**WHAT YOU WILL DO**.
Your task is to print each record exactly as it reads.

**Data records**.
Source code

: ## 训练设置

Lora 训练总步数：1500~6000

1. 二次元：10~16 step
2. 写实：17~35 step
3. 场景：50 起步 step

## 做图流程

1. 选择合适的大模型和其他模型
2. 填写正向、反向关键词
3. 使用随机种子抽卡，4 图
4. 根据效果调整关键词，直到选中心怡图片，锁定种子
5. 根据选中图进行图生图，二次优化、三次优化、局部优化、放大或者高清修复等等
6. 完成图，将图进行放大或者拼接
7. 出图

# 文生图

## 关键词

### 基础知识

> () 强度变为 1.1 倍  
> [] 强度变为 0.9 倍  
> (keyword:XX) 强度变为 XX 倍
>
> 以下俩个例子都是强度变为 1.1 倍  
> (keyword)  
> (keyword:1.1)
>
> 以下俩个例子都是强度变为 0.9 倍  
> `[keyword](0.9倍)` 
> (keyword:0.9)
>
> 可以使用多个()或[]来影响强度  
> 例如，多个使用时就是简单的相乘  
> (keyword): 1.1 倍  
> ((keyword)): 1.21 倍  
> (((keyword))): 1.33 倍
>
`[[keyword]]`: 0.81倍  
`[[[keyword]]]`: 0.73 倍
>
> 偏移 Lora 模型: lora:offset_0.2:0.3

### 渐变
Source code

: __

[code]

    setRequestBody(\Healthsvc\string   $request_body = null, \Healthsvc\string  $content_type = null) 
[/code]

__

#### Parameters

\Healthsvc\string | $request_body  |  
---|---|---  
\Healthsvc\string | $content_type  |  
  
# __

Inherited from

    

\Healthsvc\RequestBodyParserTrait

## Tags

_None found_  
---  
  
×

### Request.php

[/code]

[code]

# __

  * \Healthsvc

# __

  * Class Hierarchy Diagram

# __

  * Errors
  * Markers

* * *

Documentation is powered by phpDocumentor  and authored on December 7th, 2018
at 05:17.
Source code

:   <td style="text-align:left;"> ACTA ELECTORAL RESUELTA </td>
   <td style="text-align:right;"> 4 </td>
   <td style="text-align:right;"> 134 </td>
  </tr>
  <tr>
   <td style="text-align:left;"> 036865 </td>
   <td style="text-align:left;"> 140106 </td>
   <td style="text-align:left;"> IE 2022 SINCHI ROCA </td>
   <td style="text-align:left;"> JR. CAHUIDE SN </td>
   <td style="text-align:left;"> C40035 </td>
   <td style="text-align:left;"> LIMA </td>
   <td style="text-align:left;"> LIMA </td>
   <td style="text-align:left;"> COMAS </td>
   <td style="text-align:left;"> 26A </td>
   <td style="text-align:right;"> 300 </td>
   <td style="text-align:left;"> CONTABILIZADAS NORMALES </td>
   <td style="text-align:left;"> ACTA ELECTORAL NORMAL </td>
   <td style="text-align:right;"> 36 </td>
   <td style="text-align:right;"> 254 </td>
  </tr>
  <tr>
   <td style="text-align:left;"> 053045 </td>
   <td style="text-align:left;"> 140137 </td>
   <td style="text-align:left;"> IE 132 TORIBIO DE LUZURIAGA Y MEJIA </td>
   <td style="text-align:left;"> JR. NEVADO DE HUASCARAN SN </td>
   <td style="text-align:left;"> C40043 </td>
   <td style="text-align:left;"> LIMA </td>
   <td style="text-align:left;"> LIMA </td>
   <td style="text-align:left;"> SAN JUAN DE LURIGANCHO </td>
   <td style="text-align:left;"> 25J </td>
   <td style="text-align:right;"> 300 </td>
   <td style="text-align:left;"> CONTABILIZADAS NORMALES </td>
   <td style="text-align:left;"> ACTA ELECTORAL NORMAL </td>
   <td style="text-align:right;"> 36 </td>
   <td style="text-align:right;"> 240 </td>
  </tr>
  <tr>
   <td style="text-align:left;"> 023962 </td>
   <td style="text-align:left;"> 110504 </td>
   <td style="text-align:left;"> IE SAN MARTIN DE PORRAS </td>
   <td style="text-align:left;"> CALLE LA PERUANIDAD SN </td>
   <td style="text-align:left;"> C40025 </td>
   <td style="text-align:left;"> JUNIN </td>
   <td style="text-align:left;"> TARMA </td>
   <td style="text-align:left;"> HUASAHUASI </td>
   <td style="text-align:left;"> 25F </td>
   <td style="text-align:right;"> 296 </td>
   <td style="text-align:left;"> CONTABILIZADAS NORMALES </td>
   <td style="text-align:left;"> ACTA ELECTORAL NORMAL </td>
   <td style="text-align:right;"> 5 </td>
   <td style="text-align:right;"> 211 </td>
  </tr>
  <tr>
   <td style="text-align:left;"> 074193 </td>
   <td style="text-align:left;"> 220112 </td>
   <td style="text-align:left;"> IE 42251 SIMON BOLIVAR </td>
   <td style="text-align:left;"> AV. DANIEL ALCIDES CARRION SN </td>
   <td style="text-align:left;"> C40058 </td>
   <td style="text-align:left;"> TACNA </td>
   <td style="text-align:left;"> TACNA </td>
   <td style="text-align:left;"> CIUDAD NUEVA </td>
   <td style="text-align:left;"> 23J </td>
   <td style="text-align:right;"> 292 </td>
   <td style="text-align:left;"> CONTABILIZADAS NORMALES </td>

**WRITTEN SOLUTION**.
Source code

: ## 训练设置

Lora 训练总步数：1500~6000

1. 二次元：10~16 step
2. 写实：17~35 step
3. 场景：50 起步 step

## 做图流程

1. 选择合适的大模型和其他模型
2. 填写正向、反向关键词
3. 使用随机种子抽卡，4 图
4. 根据效果调整关键词，直到选中心怡图片，锁定种子
5. 根据选中图进行图生图，二次优化、三次优化、局部优化、放大或者高清修复等等
6. 完成图，将图进行放大或者拼接
7. 出图

# 文生图

## 关键词

### 基础知识

> () 强度变为 1.1 倍  
> [] 强度变为 0.9 倍  
> (keyword:XX) 强度变为 XX 倍
>
> 以下俩个例子都是强度变为 1.1 倍  
> (keyword)  
> (keyword:1.1)
>
> 以下俩个例子都是强度变为 0.9 倍  
> `[keyword](0.9倍)` 
> (keyword:0.9)
>
> 可以使用多个()或[]来影响强度  
> 例如，多个使用时就是简单的相乘  
> (keyword): 1.1 倍  
> ((keyword)): 1.21 倍  
> (((keyword))): 1.33 倍
>
`[[keyword]]`: 0.81倍  
`[[[keyword]]]`: 0.73 倍
>
> 偏移 Lora 模型: lora:offset_0.2:0.3

### 渐变
Source code

: __

[code]

    setRequestBody(\Healthsvc\string   $request_body = null, \Healthsvc\string  $content_type = null) 
[/code]

__

#### Parameters

\Healthsvc\string | $request_body  |  
---|---|---  
\Healthsvc\string | $content_type  |  
  
# __

Inherited from

    

\Healthsvc\RequestBodyParserTrait

## Tags

_None found_  
---  
  
×

### Request.php

[/code]

[code]

# __

  * \Healthsvc

# __

  * Class Hierarchy Diagram

# __

  * Errors
  * Markers

* * *

Documentation is powered by phpDocumentor  and authored on December 7th, 2018
at 05:17.
Source code

:   <td style="text-align:left;"> ACTA ELECTORAL RESUELTA </td>
   <td style="text-align:right;"> 4 </td>
   <td style="text-align:right;"> 134 </td>
  </tr>
  <tr>
   <td style="text-align:left;"> 036865 </td>
   <td style="text-align:left;"> 140106 </td>
   <td style="text-align:left;"> IE 2022 SINCHI ROCA </td>
   <td style="text-align:left;"> JR. CAHUIDE SN </td>
   <td style="text-align:left;"> C40035 </td>
   <td style="text-align:left;"> LIMA </td>
   <td style="text-align:left;"> LIMA </td>
   <td style="text-align:left;"> COMAS </td>
   <td style="text-align:left;"> 26A </td>
   <td style="text-align:right;"> 300 </td>
   <td style="text-align:left;"> CONTABILIZADAS NORMALES </td>
   <td style="text-align:left;"> ACTA ELECTORAL NORMAL </td>
   <td style="text-align:right;"> 36 </td>
   <td style="text-align:right;"> 254 </td>
  </tr>
  <tr>
   <td style="text-align:left;"> 053045 </td>
   <td style="text-align:left;"> 140137 </td>
   <td style="text-align:left;"> IE 132 TORIBIO DE LUZURIAGA Y MEJIA </td>
   <td style="text-align:left;"> JR. NEVADO DE HUASCARAN SN </td>
   <td style="text-align:left;"> C40043 </td>
   <td style="text-align:left;"> LIMA </td>
   <td style="text-align:left;"> LIMA </td>
   <td style="text-align:left;"> SAN JUAN DE LURIGANCHO </td>
   <td style="text-align:left;"> 25J </td>
   <td style="text-align:right;"> 300 </td>
   <td style="text-align:left;"> CONTABILIZADAS NORMALES </td>
   <td style="text-align:left;"> ACTA ELECTORAL NORMAL </td>
   <td style="text-align:right;"> 36 </td>
   <td style="text-align:right;"> 240 </td>
  </tr>
  <tr>
   <td style="text-align:left;"> 023962 </td>
   <td style="text-align:left;"> 110504 </td>
   <td style="text-align:left;"> IE SAN MARTIN DE PORRAS </td>
   <td style="text-align:left;"> CALLE LA PERUANIDAD SN </td>
   <td style="text-align:left;"> C40025 </td>
   <td style="text-align:left;"> JUNIN </td>
   <td style="text-align:left;"> TARMA </td>
   <td style="text-align:left;"> HUASAHUASI </td>
   <td style="text-align:left;"> 25F </td>
   <td style="text-align:right;"> 296 </td>
   <td style="text-align:left;"> CONTABILIZADAS NORMALES </td>
   <td style="text-align:left;"> ACTA ELECTORAL NORMAL </td>
   <td style="text-align:right;"> 5 </td>
   <td style="text-align:right;"> 211 </td>
  </tr>
  <tr>
   <td style="text-align:left;"> 074193 </td>
   <td style="text-align:left;"> 220112 </td>
   <td style="text-align:left;"> IE 42251 SIMON BOLIVAR </td>
   <td style="text-align:left;"> AV. DANIEL ALCIDES CARRION SN </td>
   <td style="text-align:left;"> C40058 </td>
   <td style="text-align:left;"> TACNA </td>
   <td style="text-align:left;"> TACNA </td>
   <td style="text-align:left;"> CIUDAD NUEVA </td>
   <td style="text-align:left;"> 23J </td>
   <td style="text-align:right;"> 292 </td>
   <td style="text-align:left;"> CONTABILIZADAS NORMALES </td>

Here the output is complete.